Секретные операции царских спецслужб. 1877-1917 гг. — страница 29 из 55

Таким образом, во время следования эскадры во вверенном моему наблюдению районе сторожевая служба производилась 12 пароходами, и наш флот находился под их бдительным и постоянным присмотром».

На все про все Департамент полиции выделил Гартингу 150 тыс. рублей, да еще Главный морской штаб отстегивал по 30 тыс. руб. в месяц. Сотрудник ГМШ флота генерал В.А. Штенгер позже писал: «Для поддержания своих планов он не упускал случая представить нам все более страшные агентурные сведения, якобы им полученные. Денег он изводил уйму, уезжая в Швецию и организуя там охрану, как он сам объяснял; было ли это, однако, в действительности – сказать затруднительно.

Гартинг сообщал нам, что “тогда-то видел двух японских морских офицеров с чемоданом, в котором была мина; видел старый миноносец, видимо, купленный и приспособленный японцами”; наконец, появились новейшие японские миноносцы и так далее – одно страшнее другого.

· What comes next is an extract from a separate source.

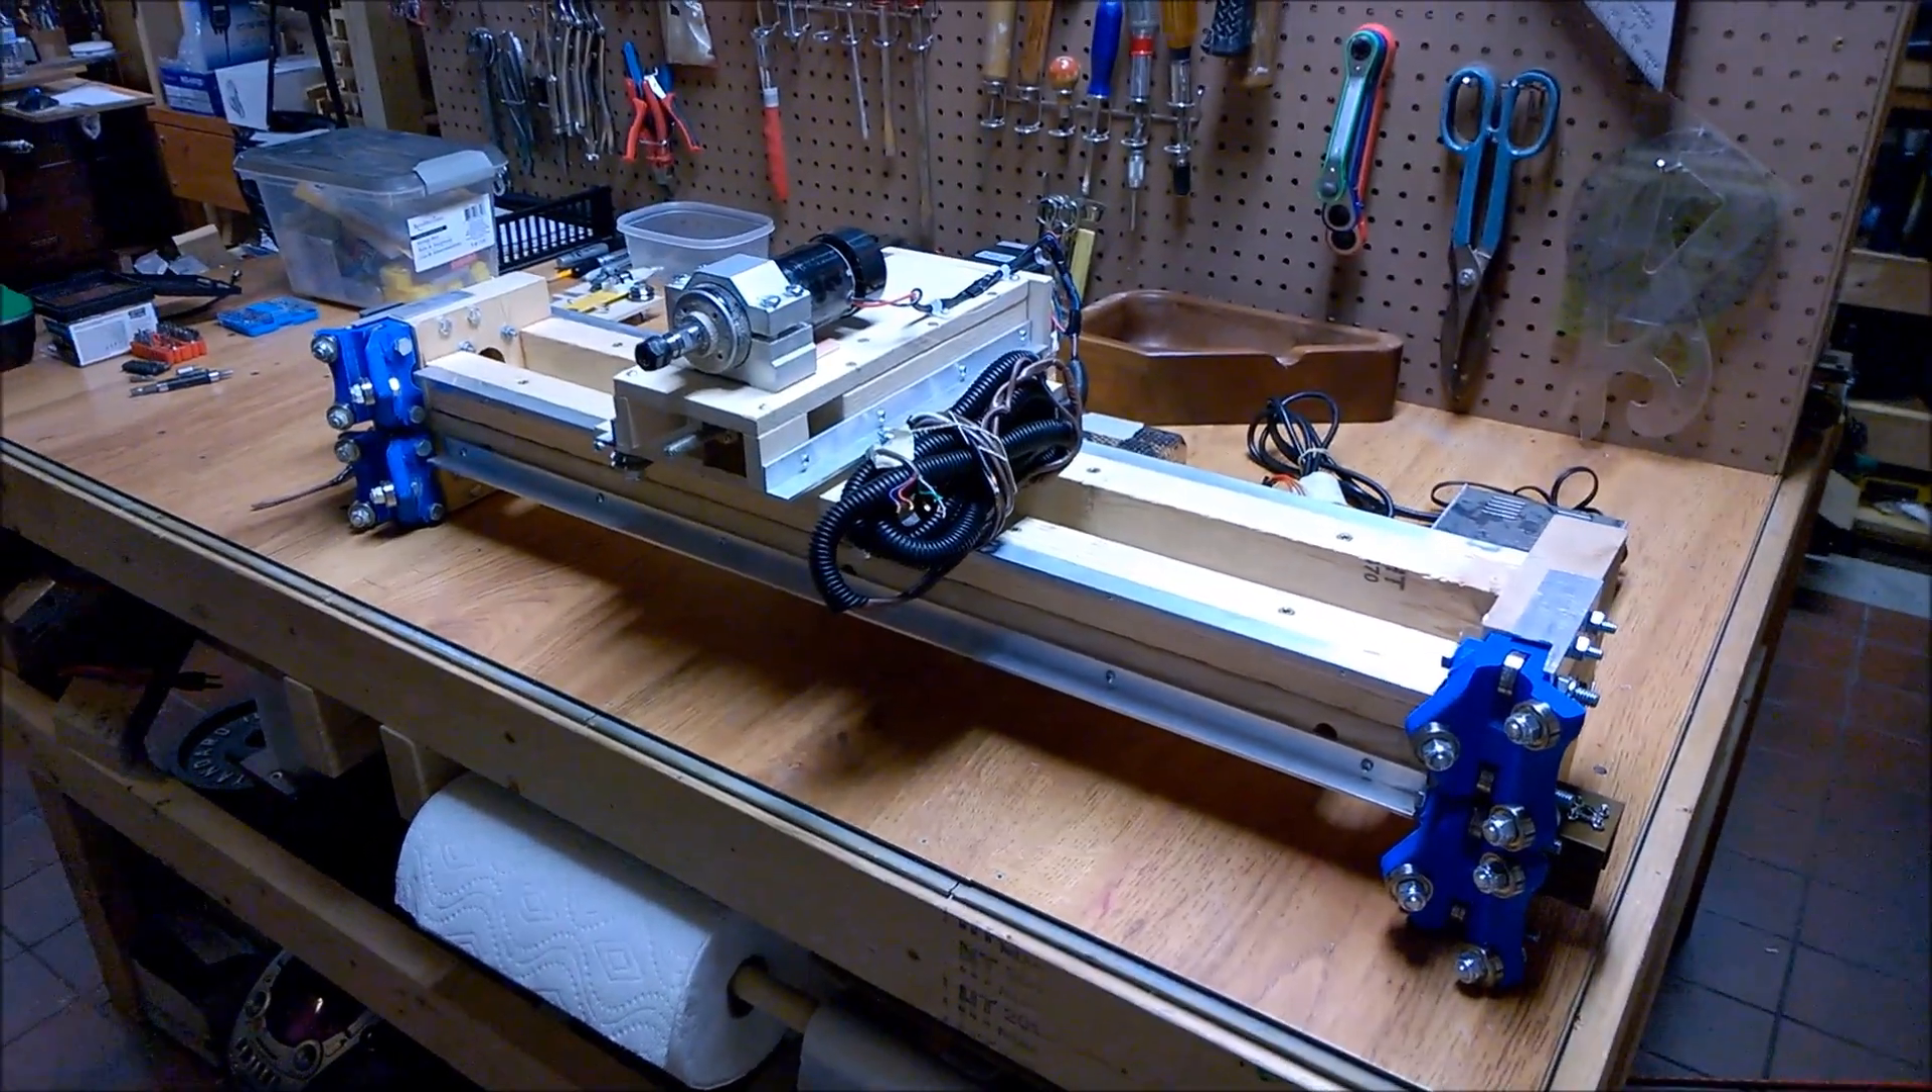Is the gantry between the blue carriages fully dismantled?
No.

И хотя закрадывалось большое сомнение в справедливости его сведений, но надо отдать ему должное – он умел хорошо придать всему оттенок правдоподобия, и так как проверить его не было никаких средств, то и приходилось поневоле все же с его сообщениями считаться. Нас, штабных, было очень мало, и выделять кого-либо на эту проверку в Швецию и Данию было невозможно; свободных офицеров вообще не было… да и кроме того, такое специальное дело требовало особых людей. Приходилось мириться с положением и пользоваться крайне дорогими услугами присланного нам специалиста».

Посол в Дании А.П. Извольский также возмущался деятельностью Гартинга: «Он несколько раз приезжал в Копенгаген и сообщал мне о появлении японских истребителей [миноносцев. – А.Ш.] в европейских водах. Не доверяя ему, я собрал сам справки по этому поводу и вскоре убедился в фантастичности его сведений, причем единственной целью, которую он преследовал, было получение возможно большей суммы от русского правительства. Я считал своим долгом сообщить об этом кому следовало в России, но мои предупреждения остались тщетными»[69].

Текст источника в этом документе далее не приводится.